_WHAT IS EXPECTED:_ Go through the entries below and pick out every line with "Aanhangers".

_SOURCE RECORDS:_
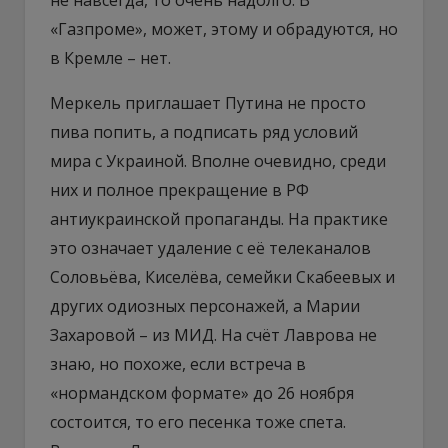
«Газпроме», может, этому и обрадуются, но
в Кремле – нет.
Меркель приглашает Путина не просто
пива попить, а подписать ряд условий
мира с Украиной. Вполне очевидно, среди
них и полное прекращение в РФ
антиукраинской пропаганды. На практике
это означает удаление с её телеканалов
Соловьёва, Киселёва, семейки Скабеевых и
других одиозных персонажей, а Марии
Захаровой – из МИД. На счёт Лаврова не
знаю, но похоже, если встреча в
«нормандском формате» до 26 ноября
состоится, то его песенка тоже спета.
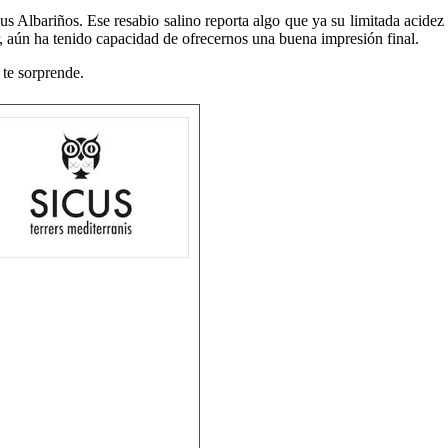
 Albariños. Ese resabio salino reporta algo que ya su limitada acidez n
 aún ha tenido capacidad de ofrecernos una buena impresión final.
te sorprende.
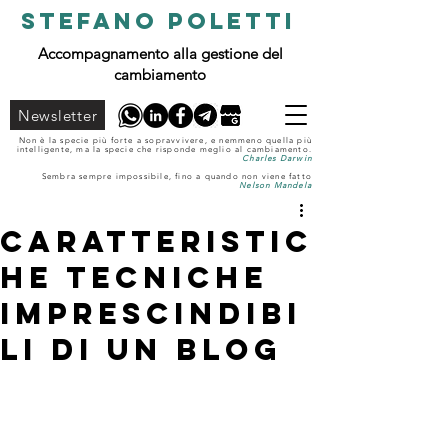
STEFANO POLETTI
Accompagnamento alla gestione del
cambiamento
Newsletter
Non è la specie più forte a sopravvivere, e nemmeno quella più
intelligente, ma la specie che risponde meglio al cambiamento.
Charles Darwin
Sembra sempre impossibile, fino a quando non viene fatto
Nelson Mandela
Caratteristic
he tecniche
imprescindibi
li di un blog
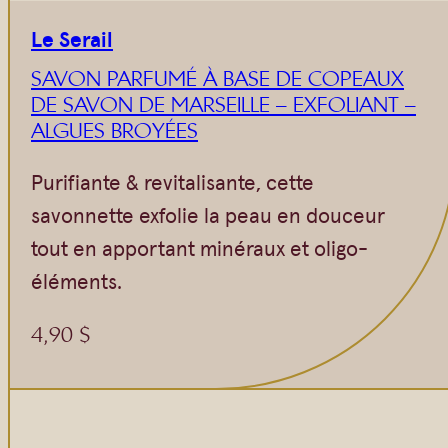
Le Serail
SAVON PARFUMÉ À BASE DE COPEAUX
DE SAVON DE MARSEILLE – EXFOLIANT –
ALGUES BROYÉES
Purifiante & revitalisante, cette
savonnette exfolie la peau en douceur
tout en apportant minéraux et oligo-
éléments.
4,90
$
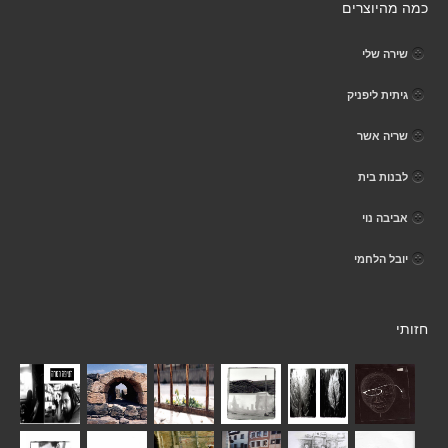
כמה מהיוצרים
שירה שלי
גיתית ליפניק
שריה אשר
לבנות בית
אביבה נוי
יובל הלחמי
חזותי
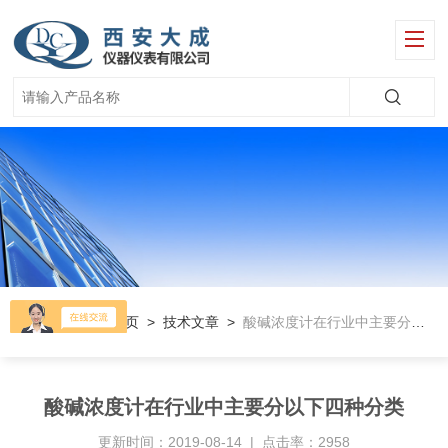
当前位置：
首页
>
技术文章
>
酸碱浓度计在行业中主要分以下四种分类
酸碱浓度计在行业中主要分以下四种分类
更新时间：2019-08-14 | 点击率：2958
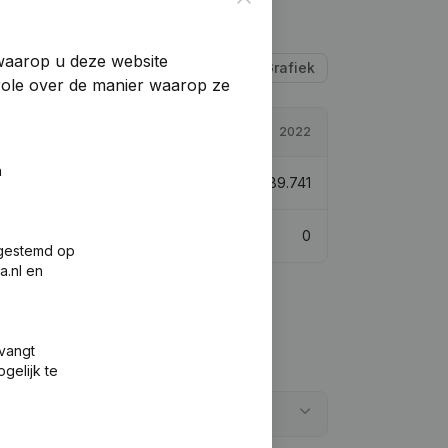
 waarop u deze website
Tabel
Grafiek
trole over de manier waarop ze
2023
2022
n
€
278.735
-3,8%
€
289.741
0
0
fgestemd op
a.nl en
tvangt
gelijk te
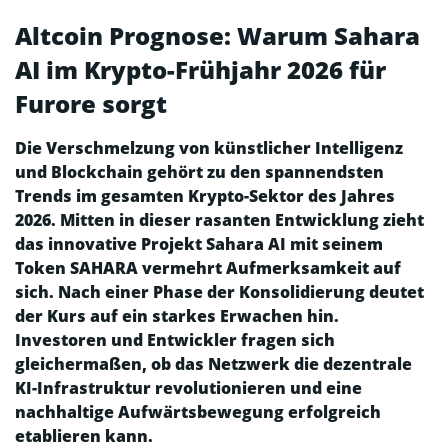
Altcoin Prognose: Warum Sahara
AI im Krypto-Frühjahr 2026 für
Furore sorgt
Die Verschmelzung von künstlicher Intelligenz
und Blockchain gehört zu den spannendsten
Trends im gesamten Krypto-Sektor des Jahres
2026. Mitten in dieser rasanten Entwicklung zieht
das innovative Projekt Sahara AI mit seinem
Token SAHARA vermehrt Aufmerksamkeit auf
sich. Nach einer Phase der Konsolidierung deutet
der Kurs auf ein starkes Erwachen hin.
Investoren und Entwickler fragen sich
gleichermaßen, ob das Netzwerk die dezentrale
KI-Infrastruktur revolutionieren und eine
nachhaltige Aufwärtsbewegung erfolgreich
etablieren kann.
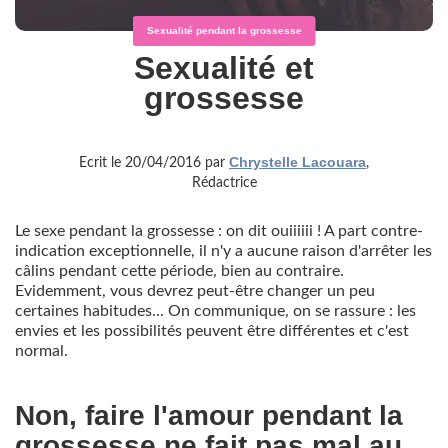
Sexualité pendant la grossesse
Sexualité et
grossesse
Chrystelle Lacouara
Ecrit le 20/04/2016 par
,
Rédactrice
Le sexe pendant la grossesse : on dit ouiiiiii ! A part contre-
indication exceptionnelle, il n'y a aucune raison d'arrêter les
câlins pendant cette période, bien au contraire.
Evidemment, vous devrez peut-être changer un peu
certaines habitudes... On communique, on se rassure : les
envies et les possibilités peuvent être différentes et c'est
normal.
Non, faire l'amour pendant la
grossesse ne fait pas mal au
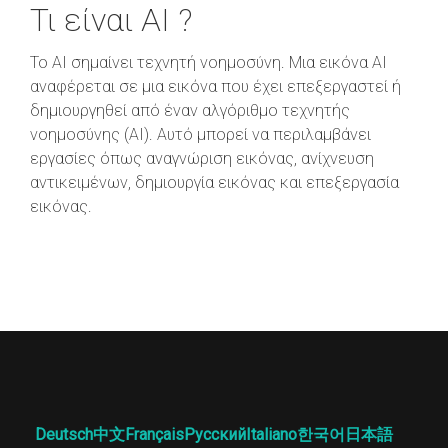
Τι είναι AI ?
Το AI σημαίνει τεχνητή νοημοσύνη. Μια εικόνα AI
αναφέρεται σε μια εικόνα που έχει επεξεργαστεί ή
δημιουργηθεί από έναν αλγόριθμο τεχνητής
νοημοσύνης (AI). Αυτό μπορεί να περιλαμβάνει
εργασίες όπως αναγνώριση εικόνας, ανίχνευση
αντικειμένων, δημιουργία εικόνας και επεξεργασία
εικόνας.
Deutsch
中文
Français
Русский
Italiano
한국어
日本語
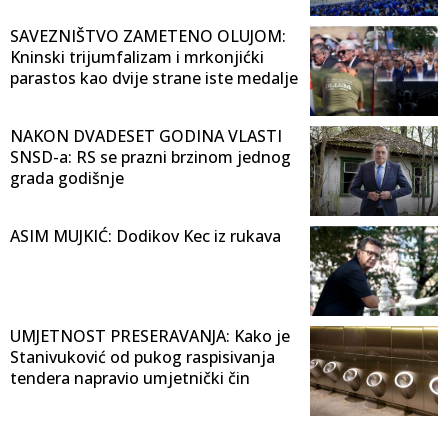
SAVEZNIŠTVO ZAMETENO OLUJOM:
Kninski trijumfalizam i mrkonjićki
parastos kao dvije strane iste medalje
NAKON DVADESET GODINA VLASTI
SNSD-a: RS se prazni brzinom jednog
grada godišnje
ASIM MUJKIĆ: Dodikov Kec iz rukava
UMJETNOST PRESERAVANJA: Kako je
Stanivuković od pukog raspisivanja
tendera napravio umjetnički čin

--

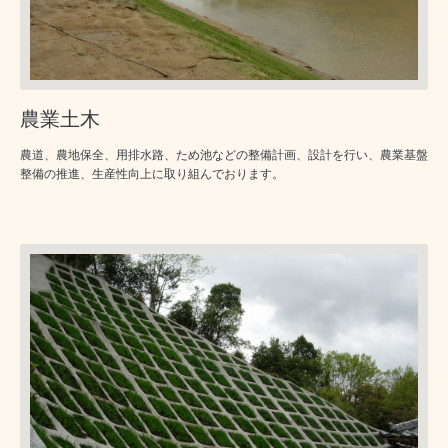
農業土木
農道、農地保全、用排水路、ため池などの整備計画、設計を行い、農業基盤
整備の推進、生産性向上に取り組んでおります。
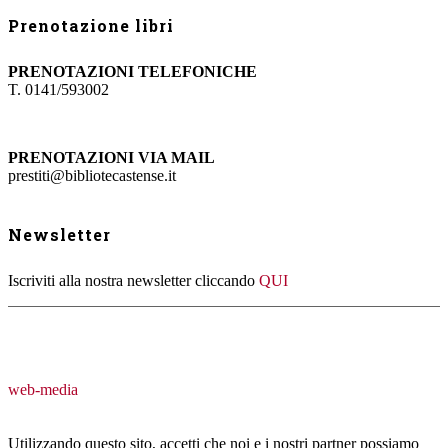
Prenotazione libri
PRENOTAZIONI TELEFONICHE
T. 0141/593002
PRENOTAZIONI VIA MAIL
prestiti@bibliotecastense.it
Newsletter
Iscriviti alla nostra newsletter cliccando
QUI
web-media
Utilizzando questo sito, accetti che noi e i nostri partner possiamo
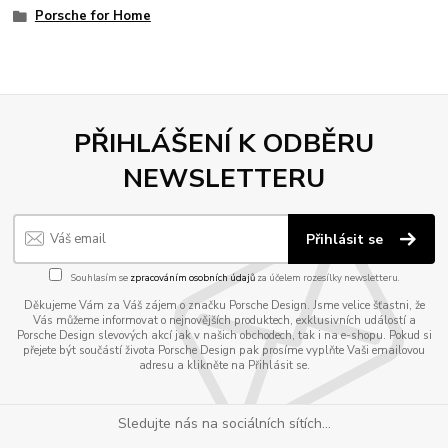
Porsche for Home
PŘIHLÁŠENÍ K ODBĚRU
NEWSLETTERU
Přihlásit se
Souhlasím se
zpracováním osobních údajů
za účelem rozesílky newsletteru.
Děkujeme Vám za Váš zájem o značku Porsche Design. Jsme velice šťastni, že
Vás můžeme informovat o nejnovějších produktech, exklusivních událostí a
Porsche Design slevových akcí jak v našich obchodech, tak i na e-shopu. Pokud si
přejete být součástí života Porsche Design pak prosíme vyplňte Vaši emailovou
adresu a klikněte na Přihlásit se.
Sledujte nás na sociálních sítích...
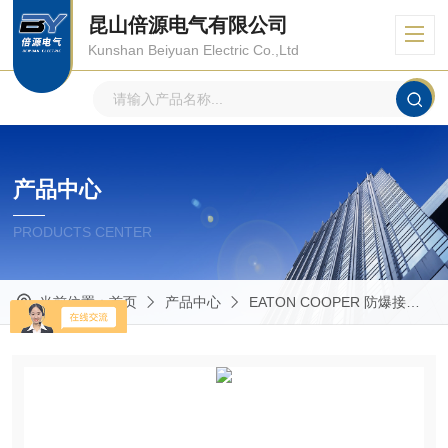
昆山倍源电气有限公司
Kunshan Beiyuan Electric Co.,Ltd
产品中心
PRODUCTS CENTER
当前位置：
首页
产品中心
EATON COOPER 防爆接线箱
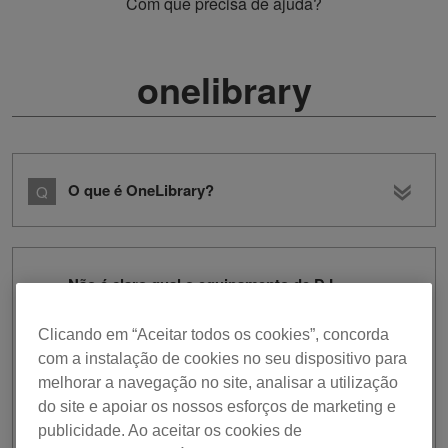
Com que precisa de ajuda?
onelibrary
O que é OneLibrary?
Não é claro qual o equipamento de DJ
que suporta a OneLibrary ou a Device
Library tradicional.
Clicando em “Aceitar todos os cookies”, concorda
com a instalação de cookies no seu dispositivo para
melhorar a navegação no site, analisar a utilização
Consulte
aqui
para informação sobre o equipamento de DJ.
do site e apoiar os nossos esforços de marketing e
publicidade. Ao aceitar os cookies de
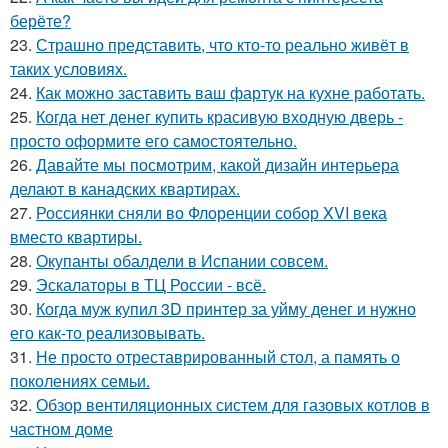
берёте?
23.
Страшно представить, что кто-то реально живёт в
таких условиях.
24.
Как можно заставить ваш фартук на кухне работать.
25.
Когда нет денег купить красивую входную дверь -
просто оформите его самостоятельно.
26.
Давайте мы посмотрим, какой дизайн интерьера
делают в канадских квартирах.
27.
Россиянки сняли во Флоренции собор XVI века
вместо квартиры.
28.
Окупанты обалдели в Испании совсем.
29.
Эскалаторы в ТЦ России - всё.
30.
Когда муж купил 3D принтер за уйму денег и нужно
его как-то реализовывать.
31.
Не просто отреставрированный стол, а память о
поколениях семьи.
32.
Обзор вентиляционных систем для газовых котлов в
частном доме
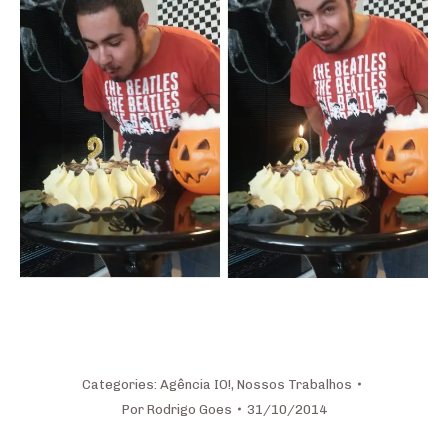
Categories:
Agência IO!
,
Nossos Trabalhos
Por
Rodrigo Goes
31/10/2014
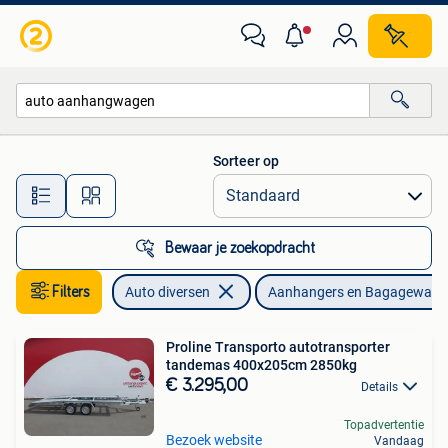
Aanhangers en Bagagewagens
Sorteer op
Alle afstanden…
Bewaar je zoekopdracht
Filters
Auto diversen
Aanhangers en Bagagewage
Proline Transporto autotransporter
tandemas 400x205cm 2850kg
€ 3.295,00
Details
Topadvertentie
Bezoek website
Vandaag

_EXERCISE SOLUTION:_
Aanhangers en Bagagewagens
Aanhangers en Bagagewage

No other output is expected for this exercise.